→ **Reading text**

- Opening Delimiter -

Overview & Structure:

Community Choice’s strong regional organizational infrastructure is already in place to affect major improvements to our regional healthcare systems. We took significant care in recruiting, screening and selecting a top-notch group of individuals with a wide array of background experiences and expertise to have a well-rounded team with members whose skill, knowledge and expertise complemented one another. Our current Community Choice team includes four field Access Coordinators, a CAP Program Manager/Lead Access Coordinator, a CAP program Customer Service Representative, a Director of Contracting & Marketing, an Administrative Assistant and the Executive Director.

Features:

The goals of this CAP project are to:

  • Build on our current regional organizational infrastructure and our work of assessing and defining the size of the local uninsured populations in the region, their needs and preferences, and further expand systems to better manage their health care.

- Closing Delimiter -

→ **Extracted information**
- Opening Delimiter -

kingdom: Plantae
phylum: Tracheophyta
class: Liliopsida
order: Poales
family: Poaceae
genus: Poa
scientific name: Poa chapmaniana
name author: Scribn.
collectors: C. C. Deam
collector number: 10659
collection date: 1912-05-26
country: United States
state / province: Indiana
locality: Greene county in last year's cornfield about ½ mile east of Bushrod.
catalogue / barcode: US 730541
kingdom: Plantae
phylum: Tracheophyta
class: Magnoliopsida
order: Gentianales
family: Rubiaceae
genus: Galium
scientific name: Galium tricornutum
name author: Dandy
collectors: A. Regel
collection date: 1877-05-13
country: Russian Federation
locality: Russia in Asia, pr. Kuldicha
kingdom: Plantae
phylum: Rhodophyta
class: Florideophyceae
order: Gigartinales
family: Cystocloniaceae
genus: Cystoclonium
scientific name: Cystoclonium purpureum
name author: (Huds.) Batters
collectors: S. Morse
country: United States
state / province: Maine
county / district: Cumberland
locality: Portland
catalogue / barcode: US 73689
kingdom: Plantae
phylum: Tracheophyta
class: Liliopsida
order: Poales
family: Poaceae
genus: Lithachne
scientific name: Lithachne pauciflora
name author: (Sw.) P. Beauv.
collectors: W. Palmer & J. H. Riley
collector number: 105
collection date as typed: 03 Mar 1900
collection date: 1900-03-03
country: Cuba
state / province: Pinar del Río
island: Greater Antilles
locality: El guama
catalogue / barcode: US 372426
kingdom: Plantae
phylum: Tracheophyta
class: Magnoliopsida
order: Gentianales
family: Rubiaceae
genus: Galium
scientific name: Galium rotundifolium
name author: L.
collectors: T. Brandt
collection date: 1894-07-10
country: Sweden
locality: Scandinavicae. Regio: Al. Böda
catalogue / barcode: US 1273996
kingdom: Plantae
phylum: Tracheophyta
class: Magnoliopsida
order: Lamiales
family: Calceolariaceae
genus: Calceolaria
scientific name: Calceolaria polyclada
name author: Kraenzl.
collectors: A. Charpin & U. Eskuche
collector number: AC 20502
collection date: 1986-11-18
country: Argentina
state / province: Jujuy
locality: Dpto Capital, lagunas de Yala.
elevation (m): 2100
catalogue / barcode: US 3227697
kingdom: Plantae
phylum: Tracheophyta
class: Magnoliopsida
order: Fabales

- Closing Delimiter -

→ **Exercise tasks**
a: Rewrite the part of the Community Choice overview starting with "The goals of" and going on through "their health care.", putting "priorities" in place of "preferences".
b: Answer these questions from the Community Choice overview:
(i) How many field Access Coordinators are on the current Community Choice team?
(ii) Under which heading are the goals of the CAP project listed?
(iii) According to the stated goal, systems are to be further expanded in order to do what?
Rely solely on the Community Choice overview.

→ **Activity answers**
a:
The goals of this CAP project are to:

  • Build on our current regional organizational infrastructure and our work of assessing and defining the size of the local uninsured populations in the region, their needs and priorities, and further expand systems to better manage their health care.

b:
(i) Four.
(ii) Features.
(iii) To better manage the health care of the local uninsured populations in the region.